Developers can store users' password records and encryption keys in their infrastructure or on the Virgil Cloud. Neither Virgil PHE Service nor Keys Storage know users' passwords or their hashes, and can't get access to any encryption key.
The Virgil PureKit makes implementing PHE’s advanced cryptography accessible to the average developer. Take a look at the Virgil Security's PHE Service Technical Paper for more information about the technical details.
How PHE works
Virgil’s offering consists of a cloud service (PHE Service) plus open source SDKs (PureKit) which together implement the PHE protocol.
The protocol consists of two phases:
Enrollment (registration).

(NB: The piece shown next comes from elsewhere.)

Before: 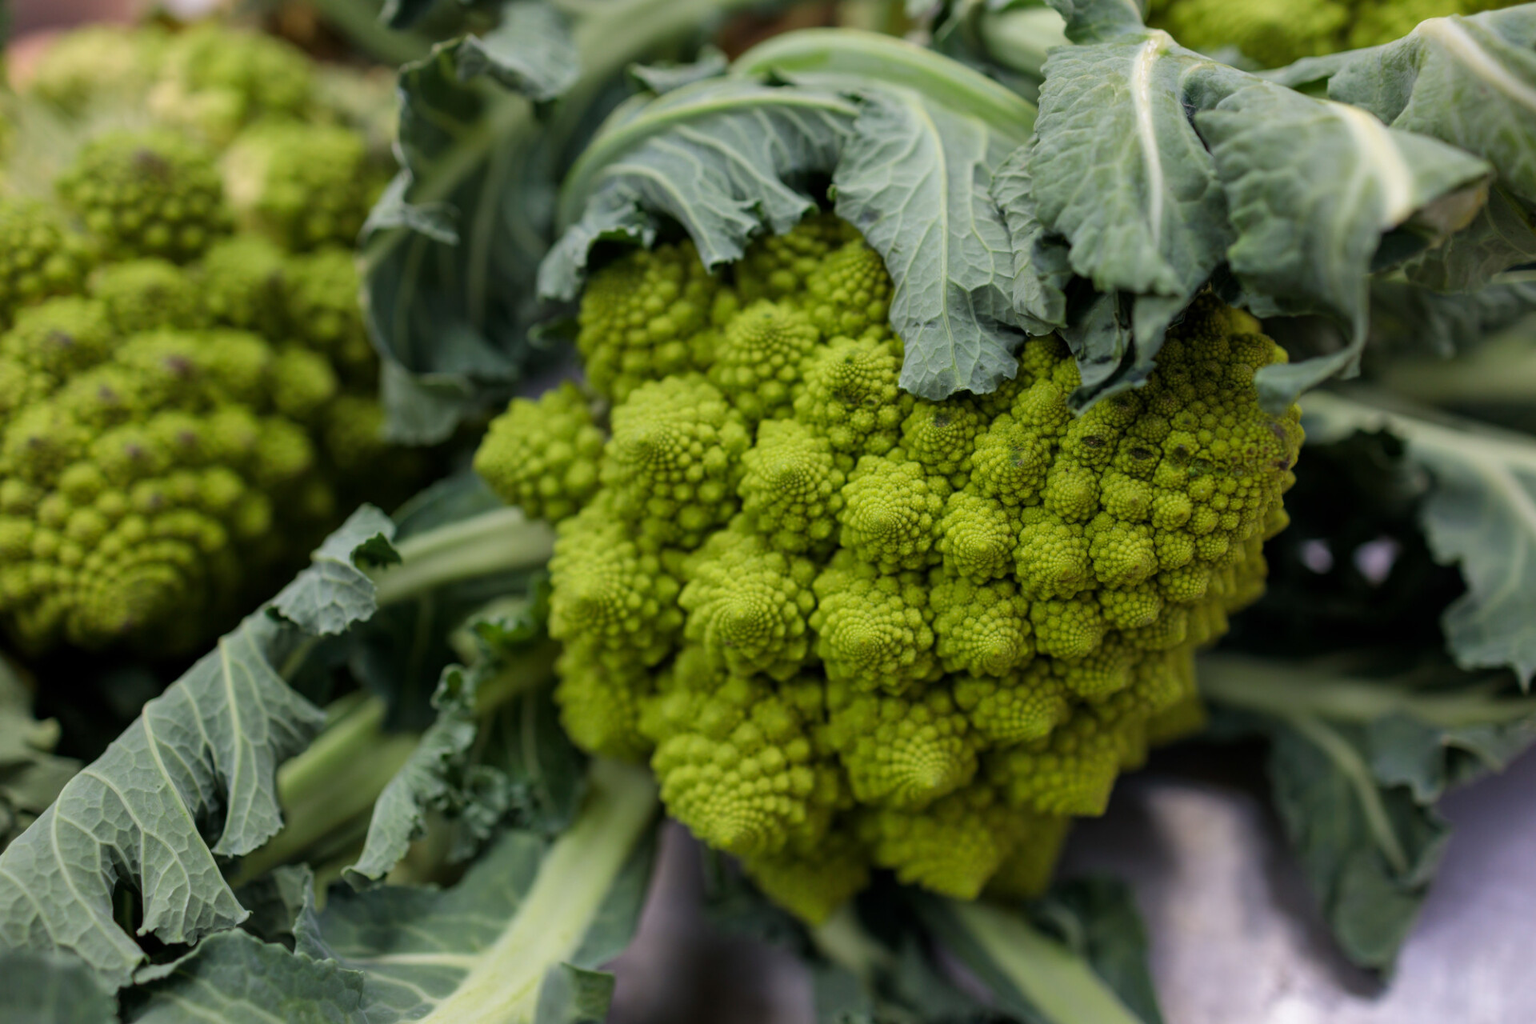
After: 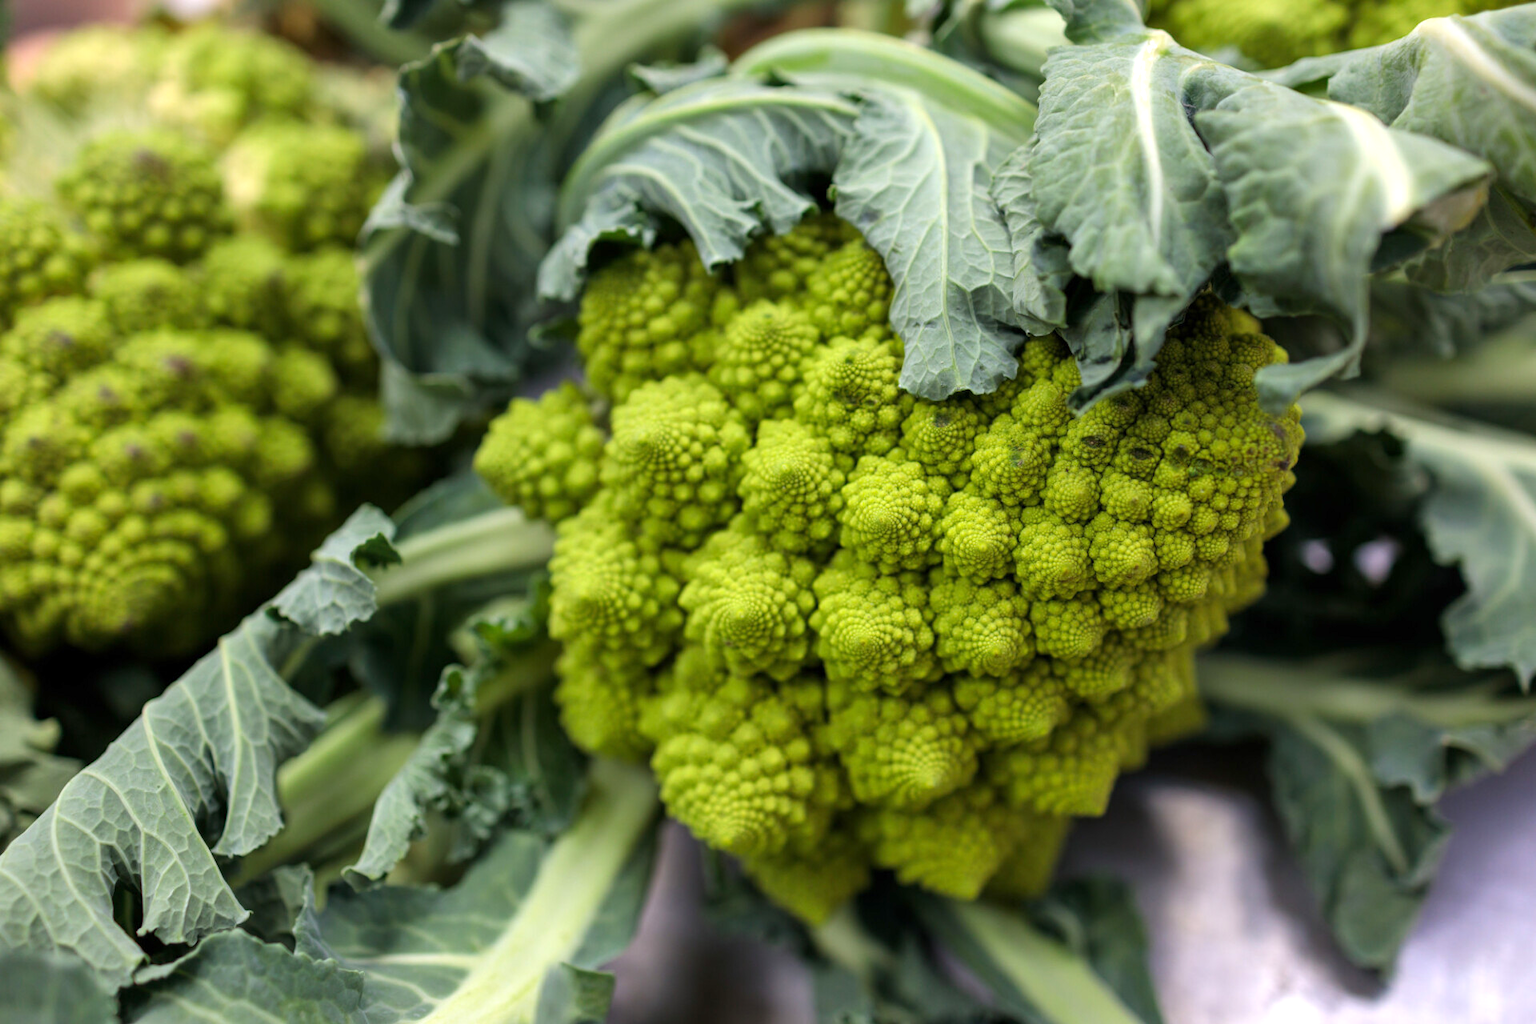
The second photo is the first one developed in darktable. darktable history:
exposure: exposure 0.631 EV, compensate highlight preservation false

During the enrollment phase, your application backend with installed PureKit interacts with Virgil PHE service to bind a user's password and random encryption key to it thereby creating a unique PHE record (password record) for a specific user of your database. Learn more about PHE records in PureKit whitepaper.
Login (authentication). During the login phase, the client attempts to unbind the server's cryptographic information from the PHE record using the user's provided password, and if this process succeeds, only then the client is able to decode the encryption key used to protect the user's personal data.

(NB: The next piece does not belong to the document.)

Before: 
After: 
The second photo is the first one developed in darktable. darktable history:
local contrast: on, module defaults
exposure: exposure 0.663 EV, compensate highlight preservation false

To verify a user's password, the client communicates with the server and provides the same cryptographic data that was supplied during the enrollment phase. This makes it impossible to get to the user's passwords even if the database was compromised, which is an especially useful feature for SMBs who don’t have the resources to manage the fallout from a data breach.
Having a unique encryption key per user record makes it possible to decrypt personal data only if the user supplied the correct password.

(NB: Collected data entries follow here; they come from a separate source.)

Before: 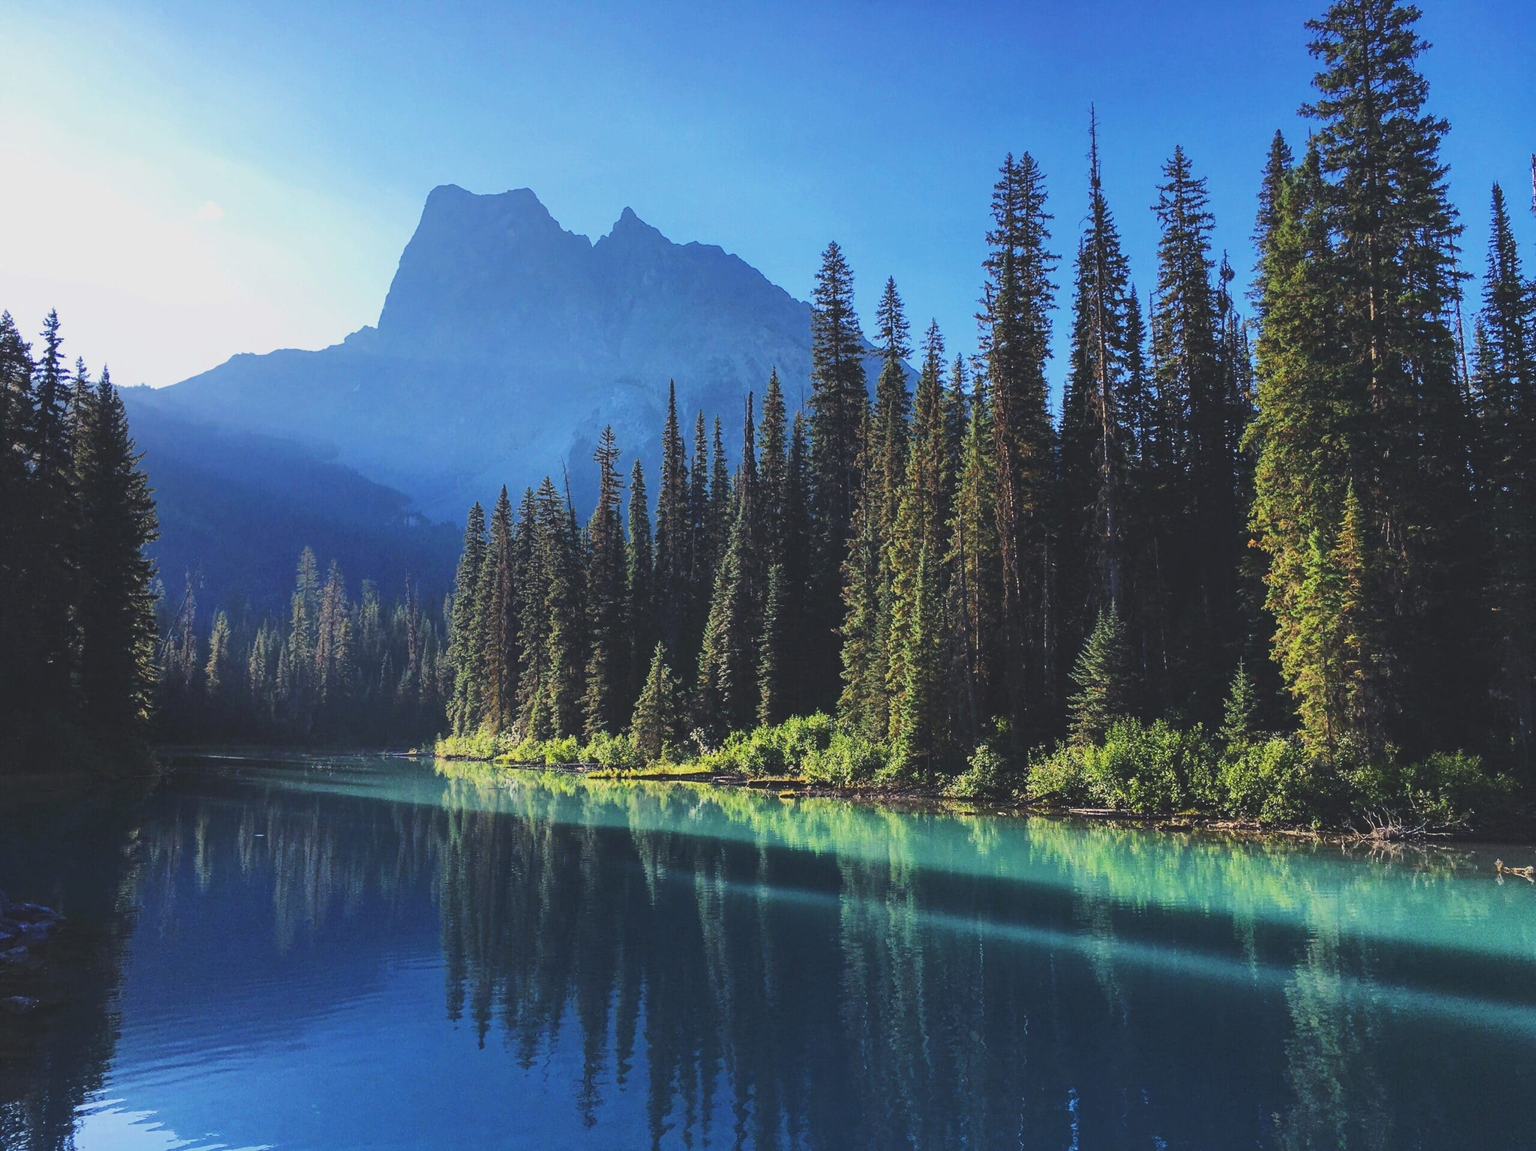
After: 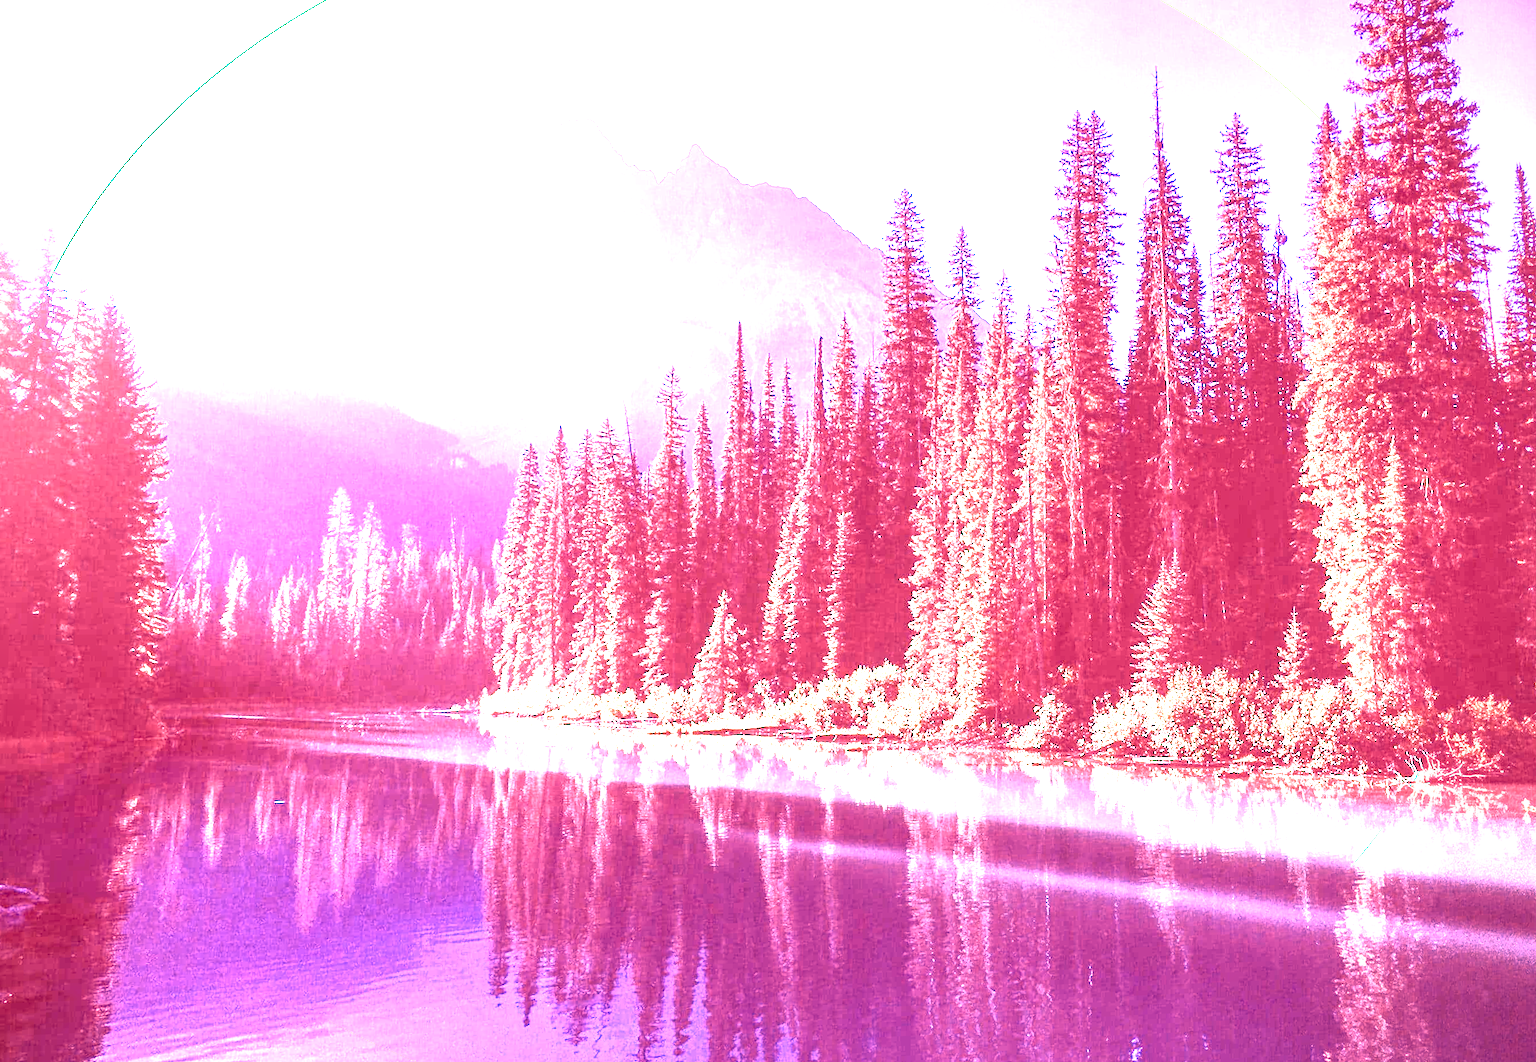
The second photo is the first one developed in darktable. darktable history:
crop and rotate: angle -0.5°
white balance: red 4.26, blue 1.802
exposure: black level correction 0.011, exposure 1.088 EV, compensate exposure bias true, compensate highlight preservation false
color balance rgb: shadows lift › luminance -10%, shadows lift › chroma 1%, shadows lift › hue 113°, power › luminance -15%, highlights gain › chroma 0.2%, highlights gain › hue 333°, global offset › luminance 0.5%, perceptual saturation grading › global saturation 20%, perceptual saturation grading › highlights -50%, perceptual saturation grading › shadows 25%, contrast -10%
rotate and perspective: rotation -0.013°, lens shift (vertical) -0.027, lens shift (horizontal) 0.178, crop left 0.016, crop right 0.989, crop top 0.082, crop bottom 0.918
local contrast: on, module defaults
vignetting: fall-off start 97.23%, saturation -0.024, center (-0.033, -0.042), width/height ratio 1.179, unbound false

This technology can be used within any database or login system that uses a password, so it’s accessible for SMBs of any industry or size. And the potential impact could eliminate password and database breaches completely, which is not an exaggeration.
Registration with PureKit
In PureKit registration is a process during which your application backend with installed PureKit interacts with Virgil PHE service in order to create a unique PHE record (password record) for a specific user of your database.
As a result, during the registration step, each user obtains:
- personal unidentifiable profile at the PHE service;
- unique password record, that needs to be stored in your database;
- and a unique key pair that will be used on the next (encryption) step for data protection.
Note! User's key pair is associated with their password record.
To create a password record for a new or existing database, go through the following steps:
- Take a user's password (or its hash or whatever you use) and pass it through the registration function in the PureKit on your Server side.
- PureKit will send a request to the PHE service for registration.
- Then, PureKit will create a user's password record and defaultly saves it at Virgil Cloud. If you're using custom storage, save the password record in your database.
Authentication with PureKit
Authentication is a process during which the Virgil PHE service checks whether the user password was entered correctly. If user authentication is successful, the user is given access to their encryption keys in order to perform data decryption.
Approach advantages:
- First, both the Service Provider and the PHE Service alone are unable to check whether a given password is correct. This means the best strategy for any attacker who has fully compromised the Service Provider is to launch online (instead of offline) attacks.
- Second, the PHE Service can track the number of unsuccessful login attempts of each client, and rate-limit password validation requests (e.g. online attacks), on a per-user basis.
- Third, the PHE Service has no information about user passwords.
- Lastly, if the Service Provider or the PHE Service is compromised, or if the secret keys have been in use for quite some time, the Service Provider and PHE Service can jointly rotate the keys to refresh their secret keys. Furthermore, key-rotation is invisible to the end users. Specifically, the server can locally update end user records without interacting with the PHE Service or the end users.
PHE service doesn't know users' passwords or their hash, it is ONLY able to check if the password was entered correctly.